Keypoint coordinate data:
☆ ☆ ☆ ☆ ☆

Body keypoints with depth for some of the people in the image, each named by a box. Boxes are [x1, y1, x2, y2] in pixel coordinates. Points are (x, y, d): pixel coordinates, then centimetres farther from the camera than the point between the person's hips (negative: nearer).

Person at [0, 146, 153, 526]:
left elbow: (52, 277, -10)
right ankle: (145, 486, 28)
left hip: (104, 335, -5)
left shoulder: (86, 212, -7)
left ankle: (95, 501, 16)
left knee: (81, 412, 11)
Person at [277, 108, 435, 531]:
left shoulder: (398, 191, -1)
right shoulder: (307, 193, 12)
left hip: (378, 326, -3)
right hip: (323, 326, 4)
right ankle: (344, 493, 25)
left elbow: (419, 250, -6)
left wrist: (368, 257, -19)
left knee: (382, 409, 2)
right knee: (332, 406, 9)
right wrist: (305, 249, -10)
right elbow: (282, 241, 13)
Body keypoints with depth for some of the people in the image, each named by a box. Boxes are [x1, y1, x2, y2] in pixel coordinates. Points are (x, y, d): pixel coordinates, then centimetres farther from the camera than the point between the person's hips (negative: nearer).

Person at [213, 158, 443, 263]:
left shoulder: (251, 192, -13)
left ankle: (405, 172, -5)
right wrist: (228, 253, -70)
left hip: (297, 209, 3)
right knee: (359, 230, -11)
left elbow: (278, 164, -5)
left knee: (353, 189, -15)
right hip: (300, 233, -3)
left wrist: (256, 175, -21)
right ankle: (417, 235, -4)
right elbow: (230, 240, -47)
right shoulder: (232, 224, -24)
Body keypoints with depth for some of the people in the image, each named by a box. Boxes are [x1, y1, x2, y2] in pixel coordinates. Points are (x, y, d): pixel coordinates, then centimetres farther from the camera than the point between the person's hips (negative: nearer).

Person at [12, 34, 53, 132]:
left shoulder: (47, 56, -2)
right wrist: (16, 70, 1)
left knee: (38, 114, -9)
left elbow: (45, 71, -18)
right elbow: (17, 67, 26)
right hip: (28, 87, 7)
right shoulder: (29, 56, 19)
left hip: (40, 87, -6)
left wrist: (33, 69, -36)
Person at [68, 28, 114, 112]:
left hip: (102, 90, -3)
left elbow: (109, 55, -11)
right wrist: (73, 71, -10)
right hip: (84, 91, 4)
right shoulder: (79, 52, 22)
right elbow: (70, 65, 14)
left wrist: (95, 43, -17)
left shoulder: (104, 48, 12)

☆ ☆ ☆ ☆ ☆

▸ **What to work on**
The records above are to be written out again word for word.

▸ **Solution to the exercise**
Body keypoints with depth for some of the people in the image, each named by a box. Boxes are [x1, y1, x2, y2] in pixel coordinates. Points are (x, y, d): pixel coordinates, then centimetres farther from the camera than the point between the person's hips (negative: nearer).

Person at [0, 146, 153, 526]:
left elbow: (52, 277, -10)
right ankle: (145, 486, 28)
left hip: (104, 335, -5)
left shoulder: (86, 212, -7)
left ankle: (95, 501, 16)
left knee: (81, 412, 11)
Person at [277, 108, 435, 531]:
left shoulder: (398, 191, -1)
right shoulder: (307, 193, 12)
left hip: (378, 326, -3)
right hip: (323, 326, 4)
right ankle: (344, 493, 25)
left elbow: (419, 250, -6)
left wrist: (368, 257, -19)
left knee: (382, 409, 2)
right knee: (332, 406, 9)
right wrist: (305, 249, -10)
right elbow: (282, 241, 13)
Body keypoints with depth for some of the people in the image, each named by a box. Boxes are [x1, y1, x2, y2] in pixel coordinates. Points are (x, y, d): pixel coordinates, then centimetres farther from the camera than the point between the person's hips (negative: nearer).

Person at [213, 158, 443, 263]:
left shoulder: (251, 192, -13)
left ankle: (405, 172, -5)
right wrist: (228, 253, -70)
left hip: (297, 209, 3)
right knee: (359, 230, -11)
left elbow: (278, 164, -5)
left knee: (353, 189, -15)
right hip: (300, 233, -3)
left wrist: (256, 175, -21)
right ankle: (417, 235, -4)
right elbow: (230, 240, -47)
right shoulder: (232, 224, -24)
Body keypoints with depth for some of the people in the image, each named by a box. Boxes are [x1, y1, x2, y2] in pixel coordinates. Points are (x, y, d): pixel coordinates, then centimetres farther from the camera than the point between the person's hips (negative: nearer).

Person at [12, 34, 53, 132]:
left shoulder: (47, 56, -2)
right wrist: (16, 70, 1)
left knee: (38, 114, -9)
left elbow: (45, 71, -18)
right elbow: (17, 67, 26)
right hip: (28, 87, 7)
right shoulder: (29, 56, 19)
left hip: (40, 87, -6)
left wrist: (33, 69, -36)
Person at [68, 28, 114, 112]:
left hip: (102, 90, -3)
left elbow: (109, 55, -11)
right wrist: (73, 71, -10)
right hip: (84, 91, 4)
right shoulder: (79, 52, 22)
right elbow: (70, 65, 14)
left wrist: (95, 43, -17)
left shoulder: (104, 48, 12)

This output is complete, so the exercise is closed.